* TEXTE PRÉSENTÉ
******

Turquie

  Sur la route d’Igdir, au pied du mont Ararat, le mercredi 29/06/11
                                                                                                          

   Sur le bas-côté de la route, deux maisons. Ce sont deux fermes tenues par un couple et ses enfants d’un côté, et de l’autre par une femme.
   Mustapha nous accueille avec le traditionnel thé. Il rentre juste des champs où il a passé la journée à couper le foin à la faux. Il nous montre ses bêtes. Des vaches, des chèvres, des moutons. Quelques poules avec des poussins et un dindon au penchant territorial affirmé forment le reste du cheptel.
  Dans la soirée, Mustapha sort avec un fusil et me fait signe de partir avec lui dans la montagne.
  Nous partons ! En cours de marche, je lui demande ce qu’il veut chasser et par signes, il me décrit la «bête» qui rampe vers le troupeau.
  Alors, pour confirmation, j’imite, très mal, le hurlement du loup. Et Mustapha acquiesce.
  Il y a longtemps que je souhaite voir le loup, mais ce soir, je ne suis pas pressé.

          Au pied du Mont  Ararat

 Le dindon

                                             Au pied du Mont  Ararat                                                  @ José Saudubois

                                               

  Arrivés sur les hauteurs, nous nous asseyons sur les pierres chaudes, volcaniques. Mustapha me dit de regarder où je pose mon postérieur, ici, c’est aussi le domaine des serpents.
  Mustapha scrute le paysage. Nous nous déplaçons plusieurs fois, en essayant de faire le moins de bruit possible.

******

* DONNÉES FOURNIES
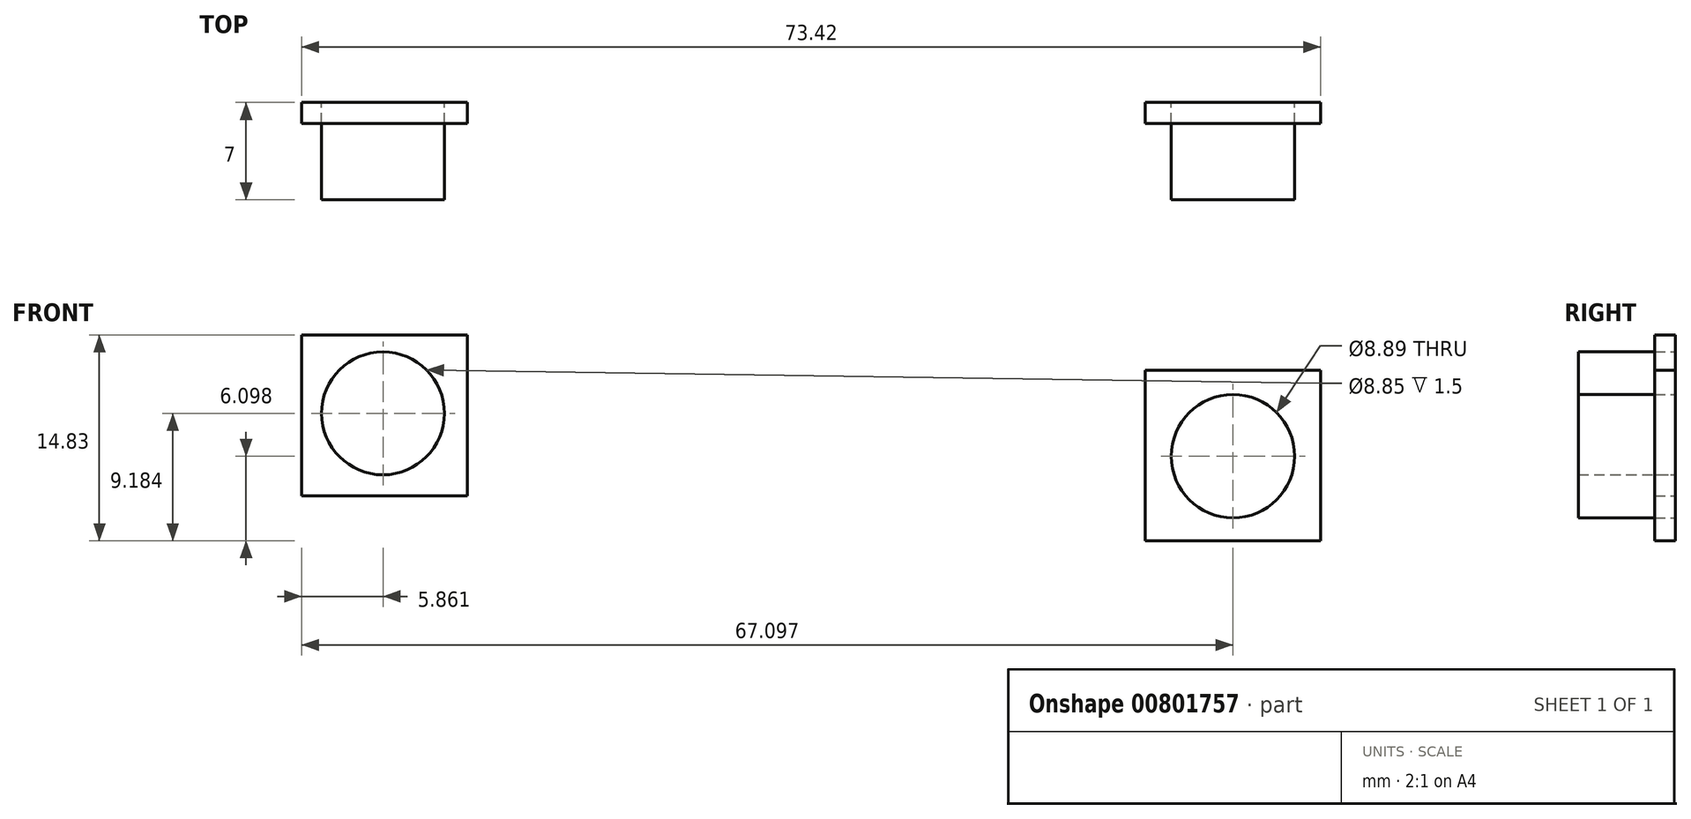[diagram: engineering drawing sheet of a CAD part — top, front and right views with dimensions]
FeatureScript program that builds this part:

******

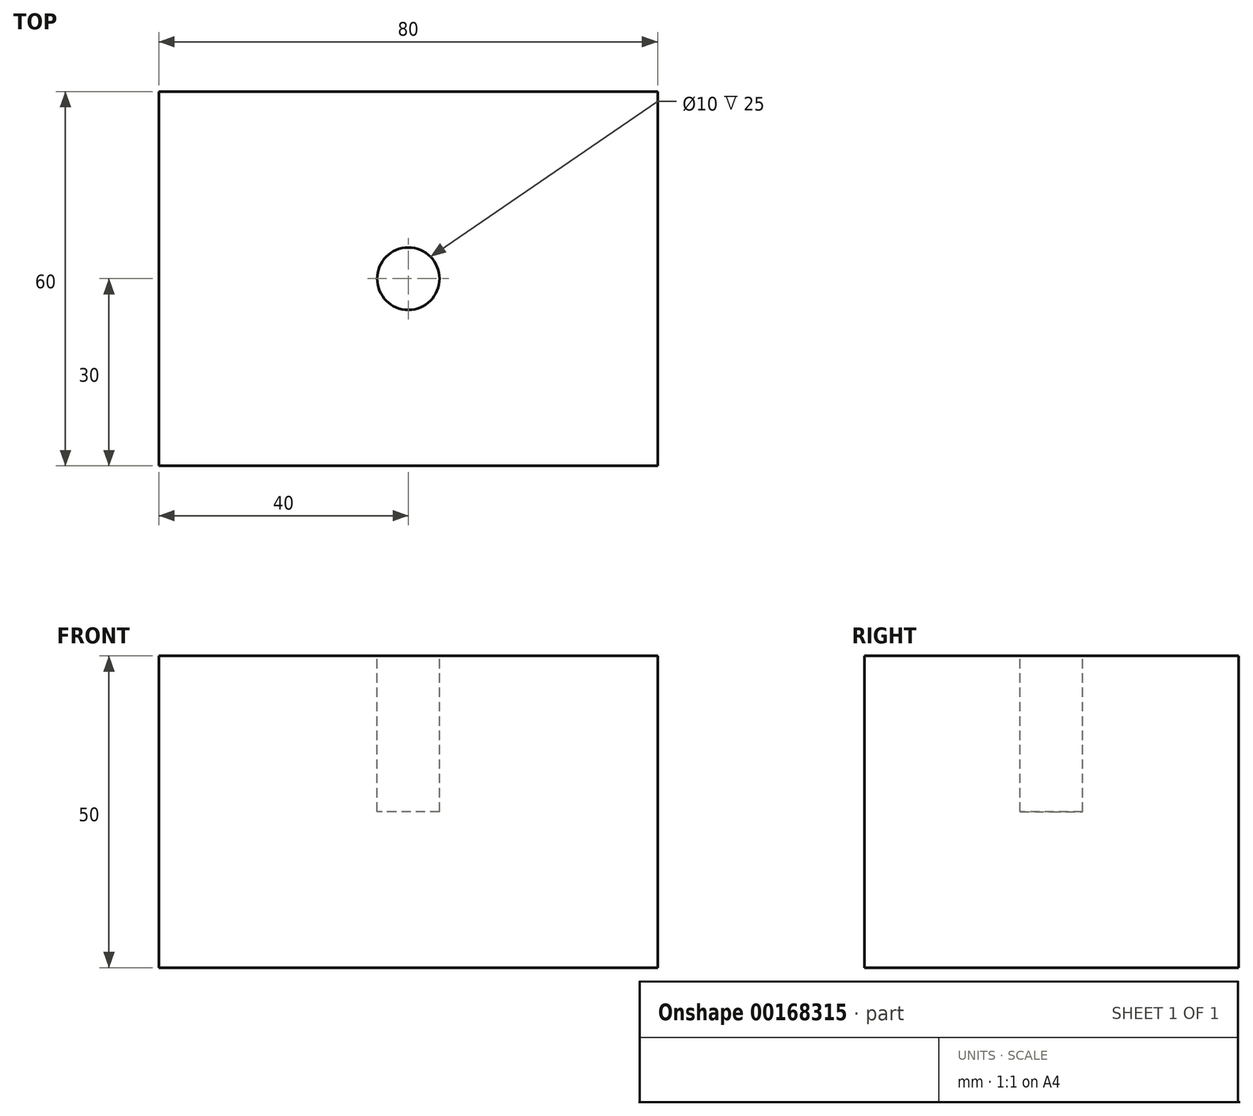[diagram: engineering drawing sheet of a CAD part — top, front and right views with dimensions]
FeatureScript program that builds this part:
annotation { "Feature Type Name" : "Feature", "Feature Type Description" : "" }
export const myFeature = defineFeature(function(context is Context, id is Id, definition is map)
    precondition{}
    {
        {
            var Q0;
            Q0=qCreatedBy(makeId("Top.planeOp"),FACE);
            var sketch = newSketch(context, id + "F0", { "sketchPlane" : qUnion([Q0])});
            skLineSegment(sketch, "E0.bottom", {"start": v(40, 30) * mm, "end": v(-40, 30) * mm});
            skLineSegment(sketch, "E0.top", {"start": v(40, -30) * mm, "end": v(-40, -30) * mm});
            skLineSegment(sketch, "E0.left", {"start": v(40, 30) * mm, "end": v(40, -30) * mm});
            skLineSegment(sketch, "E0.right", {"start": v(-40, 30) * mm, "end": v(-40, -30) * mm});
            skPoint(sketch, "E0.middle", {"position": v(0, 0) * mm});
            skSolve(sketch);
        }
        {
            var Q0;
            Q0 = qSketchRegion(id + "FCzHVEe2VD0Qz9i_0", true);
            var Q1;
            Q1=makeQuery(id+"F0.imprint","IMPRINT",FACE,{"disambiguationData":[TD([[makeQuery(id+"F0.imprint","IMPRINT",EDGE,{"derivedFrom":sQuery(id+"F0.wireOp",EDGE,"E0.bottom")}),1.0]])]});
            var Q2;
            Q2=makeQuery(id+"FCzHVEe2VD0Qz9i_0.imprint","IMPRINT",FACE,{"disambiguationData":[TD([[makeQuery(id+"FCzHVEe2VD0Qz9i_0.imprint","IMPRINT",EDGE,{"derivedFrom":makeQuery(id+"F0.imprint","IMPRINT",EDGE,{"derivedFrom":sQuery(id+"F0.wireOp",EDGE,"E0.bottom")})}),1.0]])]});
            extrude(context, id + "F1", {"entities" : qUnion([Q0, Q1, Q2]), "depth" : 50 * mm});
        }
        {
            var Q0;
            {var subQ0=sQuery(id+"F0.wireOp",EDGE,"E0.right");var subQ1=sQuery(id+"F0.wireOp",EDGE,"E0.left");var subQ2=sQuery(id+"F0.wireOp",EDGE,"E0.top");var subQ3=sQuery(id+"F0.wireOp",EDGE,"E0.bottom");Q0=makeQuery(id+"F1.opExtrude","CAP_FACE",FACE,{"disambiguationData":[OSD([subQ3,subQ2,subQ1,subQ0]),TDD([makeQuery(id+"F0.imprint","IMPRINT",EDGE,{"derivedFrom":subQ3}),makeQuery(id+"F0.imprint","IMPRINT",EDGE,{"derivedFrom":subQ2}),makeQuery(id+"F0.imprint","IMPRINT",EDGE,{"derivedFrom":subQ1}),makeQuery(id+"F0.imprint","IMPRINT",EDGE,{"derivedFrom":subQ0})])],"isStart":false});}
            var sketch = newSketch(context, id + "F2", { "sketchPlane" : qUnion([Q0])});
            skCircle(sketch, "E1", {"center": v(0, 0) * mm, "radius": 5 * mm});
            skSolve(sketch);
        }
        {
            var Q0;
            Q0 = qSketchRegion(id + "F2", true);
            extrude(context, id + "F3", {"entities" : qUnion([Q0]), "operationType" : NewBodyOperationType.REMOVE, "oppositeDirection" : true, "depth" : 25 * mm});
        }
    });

******

* OBJECTIFS
[a] Résumez le texte en deux phrases.
[b] Indiquez le nombre de lignes qui contiennent la chaîne "qUnion", en respectant la casse, et rien d'autre.
Ces lignes n'ont aucun rapport avec le texte.

* RÉPONSES
[a] Sur la route d'Igdir, au pied du mont Ararat, Mustapha, qui rentre de couper le foin à la faux, accueille les visiteurs avec du thé et leur montre ses vaches, chèvres, moutons, poules et son dindon. Le soir, il part dans la montagne avec un fusil pour chasser le loup qui s'approche du troupeau, et, sur les pierres volcaniques des hauteurs, il scrute le paysage en faisant le moins de bruit possible.

[b] 4